Eva creó el calendario compartido después de que Dani olvidara por segunda vez una cita con el seguro. Lo llamaron «La República Independiente del Piso» y asignaron un color a cada uno. Azul para él, naranja para ella, gris para todo lo aburrido.

El primer evento verde apareció un lunes: «Revisión. 17:30».

No tenía ubicación ni más información. El creador era Tomás R. Eva lo eliminó creyendo que se trataba de una invitación enviada a la dirección equivocada.

El miércoles apareció «Cumple de Leo». El viernes, «Llamar notario». La semana siguiente, una visita a un trastero en las afueras.

Dani cambió la contraseña. Los eventos continuaron.

Una invitación demasiado concreta

Escribieron al correo de Tomás. La respuesta llegó en menos de un minuto: la dirección no existía. Buscaron el nombre completo que aparecía en los detalles, pero solo encontraron perfiles sin relación.

Entonces llegó el evento que descartó un error inocente.

«Cena de despedida. Viernes, 21:00».

La ubicación era su propia casa, con piso y letra.

Eva revisó quién tenía acceso al calendario. Además de ellos, figuraba una cuenta antigua de Dani, creada cuando era adolescente. Él ya no recordaba la contraseña, pero el correo de recuperación pertenecía a su padre.

Llamaron a los padres y quedaron para comer. Cuando Eva mencionó a Tomás, el padre de Dani dejó caer el tenedor sobre el plato.

—¿Dónde habéis visto ese nombre?

A veces, la persona desconocida no está entrando en tu vida. Lleva años dentro, esperando que alguien pronuncie su nombre.

Tomás era el hermano mayor de Dani.

Había nacido catorce años antes y murió con siete, a consecuencia de una enfermedad cardíaca. Los padres habían decidido no hablar de él. No existían fotos a la vista ni objetos en casa. Cuando nació Dani, guardaron todo en un trastero y siguieron adelante como pudieron.

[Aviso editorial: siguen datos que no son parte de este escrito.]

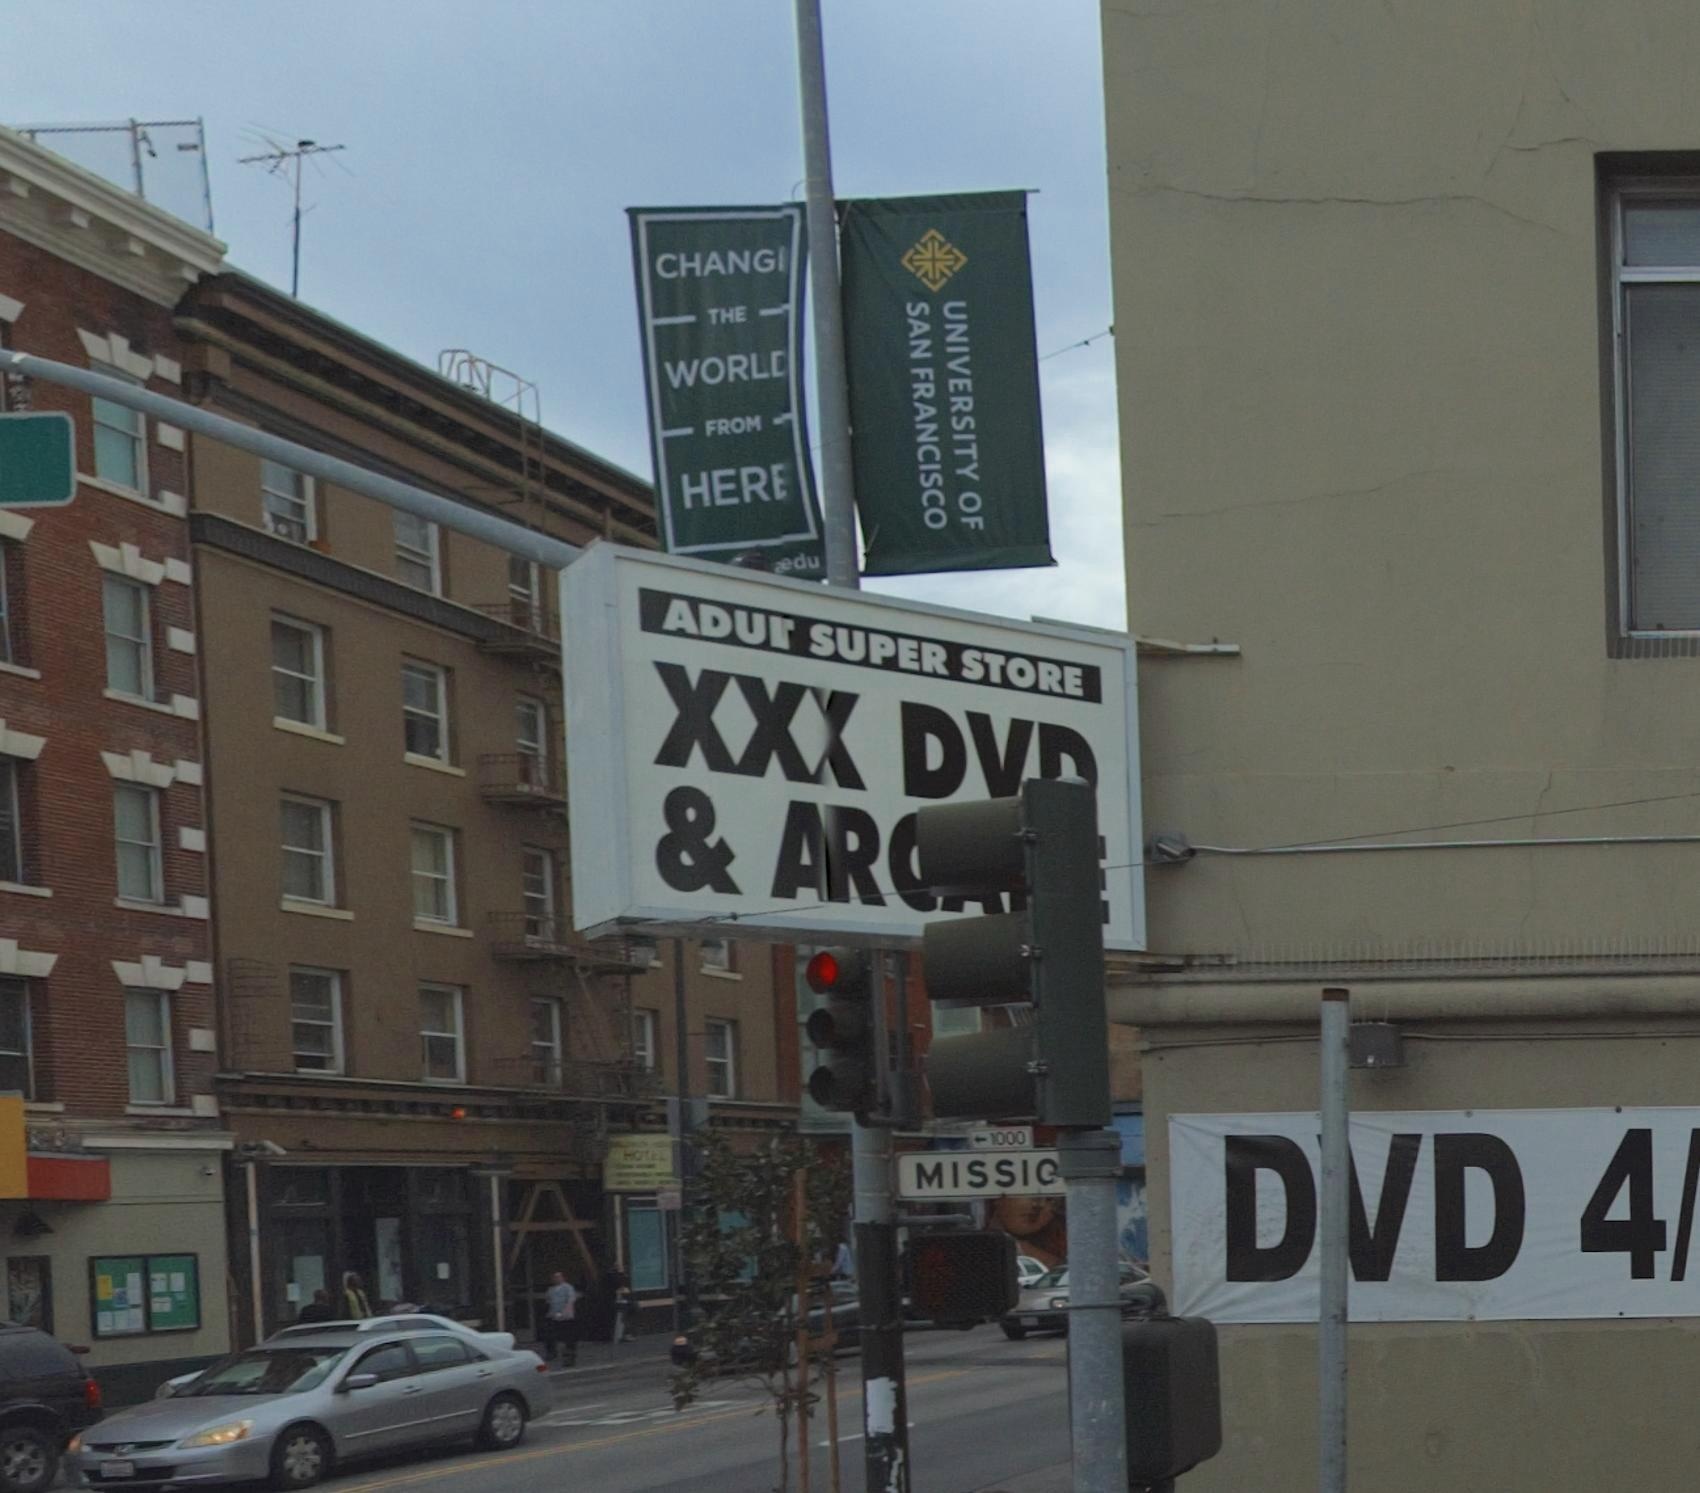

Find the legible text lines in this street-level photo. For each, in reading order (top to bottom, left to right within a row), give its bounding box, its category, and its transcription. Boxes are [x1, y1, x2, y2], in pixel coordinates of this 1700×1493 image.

[652, 244, 779, 283] None: CHANG
[701, 300, 752, 330] None: THE
[657, 347, 775, 393] None: WORL
[702, 410, 765, 441] None: FROM
[903, 296, 953, 535] None: SAN FRANCISCO
[939, 295, 988, 535] None: UNIVERSITY OF
[677, 461, 776, 514] None: HER
[788, 548, 824, 575] None: du
[656, 593, 1088, 700] BusinessName: ADU** SUPER STORE
[647, 654, 973, 806] None: XX* D
[621, 1145, 645, 1165] BusinessName: HO
[910, 1153, 1033, 1195] StreetName: MISSI
[971, 1129, 1029, 1148] StreetNumberRange: <-1000
[1211, 1120, 1675, 1288] None: D*D 4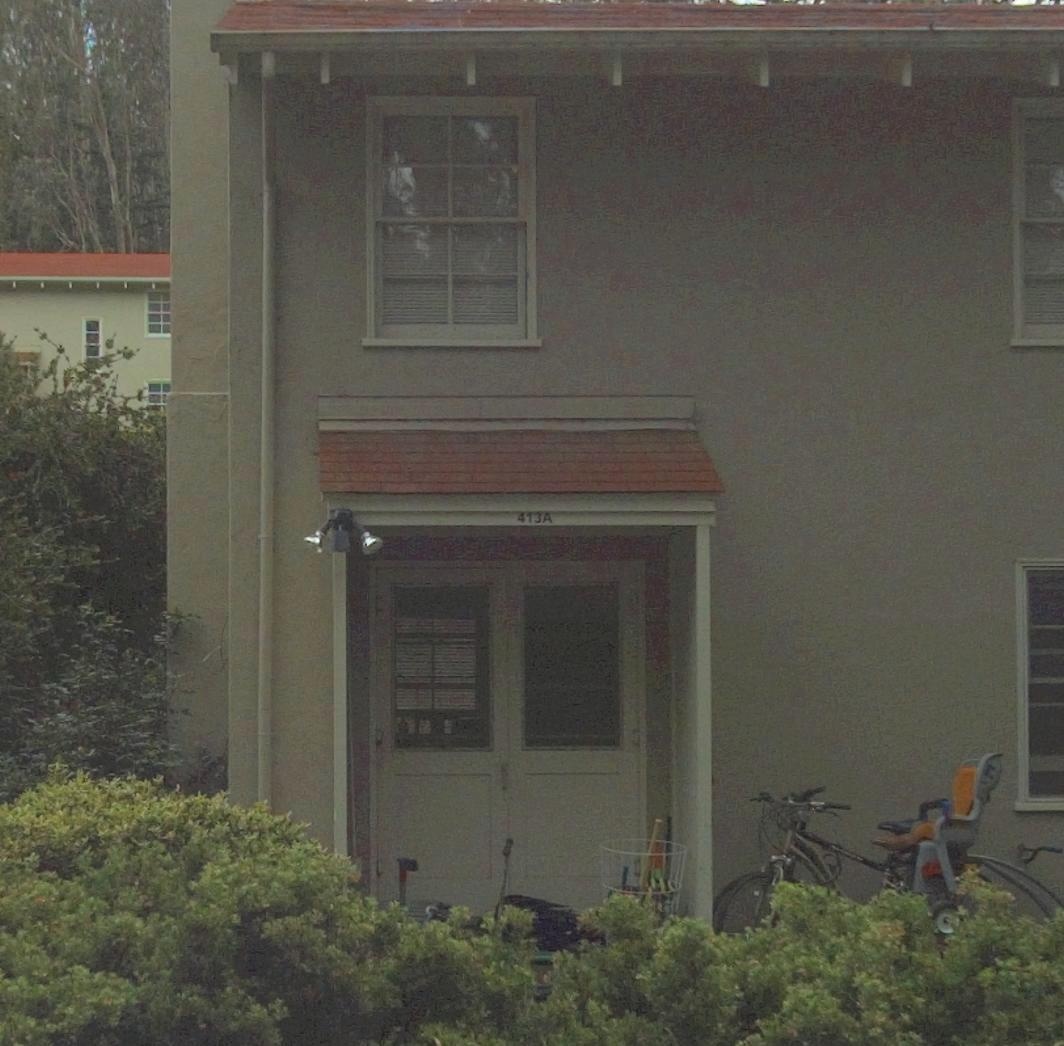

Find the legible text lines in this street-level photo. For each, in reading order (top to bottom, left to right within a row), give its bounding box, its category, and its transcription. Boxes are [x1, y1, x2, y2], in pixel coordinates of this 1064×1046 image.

[515, 510, 554, 524] StreetNumber: 413A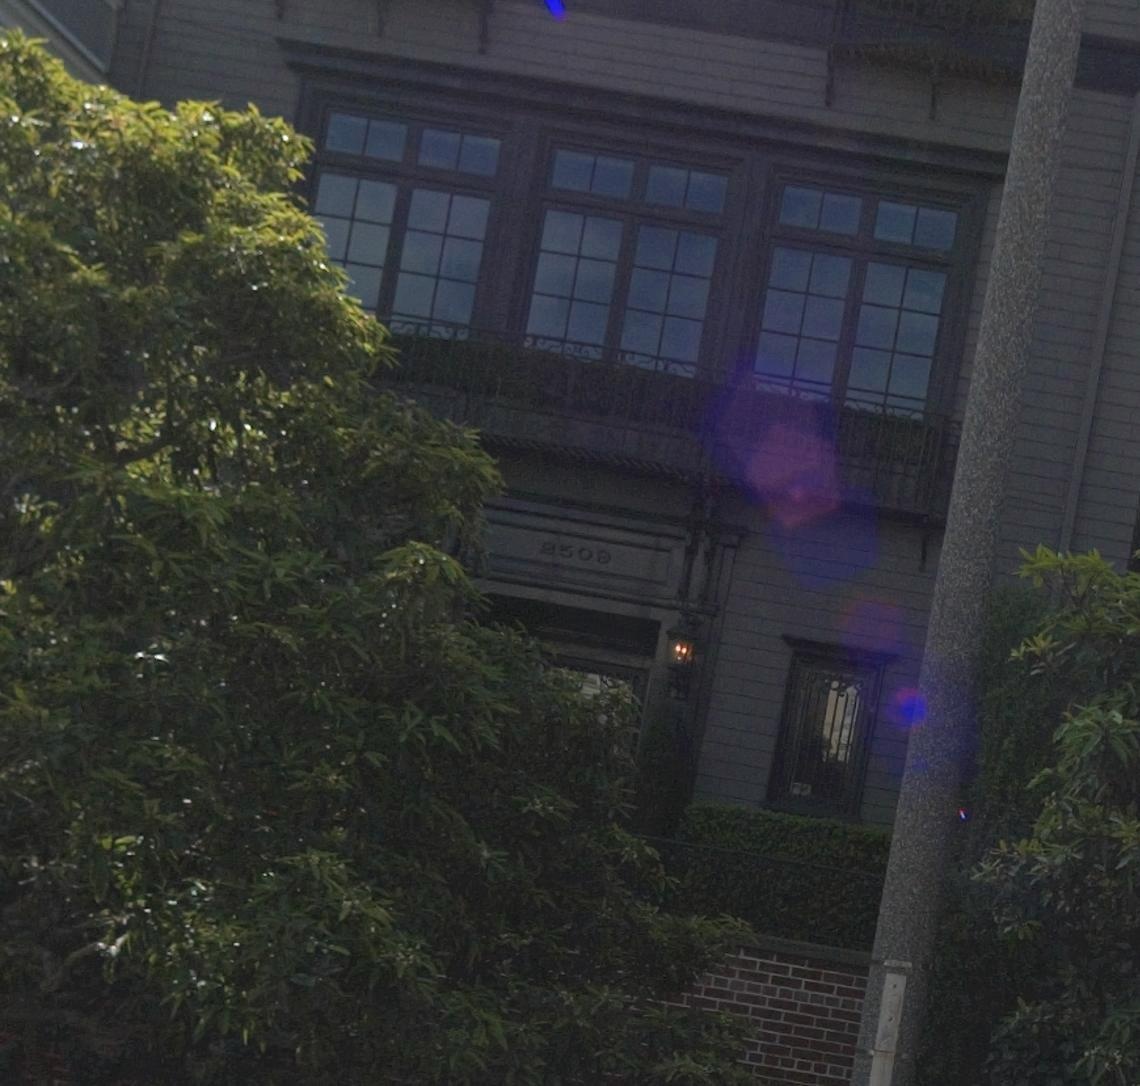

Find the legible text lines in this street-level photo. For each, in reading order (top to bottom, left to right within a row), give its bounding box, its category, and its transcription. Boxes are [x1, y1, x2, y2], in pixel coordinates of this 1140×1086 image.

[537, 538, 615, 568] StreetNumber: 2509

Dani sabía que había habido «un embarazo anterior». Nunca le habían contado que ese niño había vivido, ido al colegio y celebrado cumpleaños.

El calendario equivocado

La cuenta antigua de Dani no era realmente suya. Su padre la había creado años antes para sincronizar un teléfono familiar. Al cambiar de dispositivo, empezó a utilizar aquella cuenta como calendario privado para recordar fechas relacionadas con Tomás: revisiones que ya no existían, el cumpleaños de Leo —su mejor amigo—, papeles del cementerio y visitas al trastero.

Un ajuste de permisos había comenzado a mostrar esos eventos en el calendario de Eva y Dani. No había un intruso. Había un padre anotando rituales en silencio.

La cena de despedida era otra cosa.

Los padres habían vendido la casa familiar y querían vaciar el trastero. La dirección de Eva y Dani aparecía porque pensaban llevar allí varias cajas. El padre no se atrevía a explicarlo y había escrito la cita como si nombrarla en una agenda fuera suficiente.

Dani se enfadó. No por las cajas, sino por haber crecido dentro de una versión recortada de su familia. Su madre explicó que cada vez que intentaban hablar de Tomás, sentían que estaban imponiéndole a Dani un duelo que no era suyo. El silencio empezó como protección y terminó convertido en costumbre.

La cena

El viernes cenaron los cuatro en el piso. Los padres llevaron una sola caja. Dentro había cuadernos escolares, un coche de juguete, fotografías y una cinta de vídeo con una etiqueta escrita a mano.

Tomás aparecía en la grabación corriendo por un pasillo, enfadándose porque alguien había apagado las velas antes de tiempo y explicando un truco de cartas que nunca llegaba a salir. No parecía un secreto familiar. Parecía un niño.

Dani vio el vídeo dos veces. Después pidió conservar el coche rojo y una foto en la que sus padres eran mucho más jóvenes de lo que él los recordaba.

El padre eliminó los eventos del calendario compartido, pero no dejó de usar el suyo. Eva le enseñó a crear uno nuevo y a compartirlo solo cuando quisiera.

Antes de irse añadió de nuevo «Cumple de Tomás» en verde. Esta vez invitó a Dani de forma consciente.

Dani aceptó la invitación.

No porque tuviera recuerdos de su hermano, sino porque ya no quería que su nombre dependiera de un error de sincronización.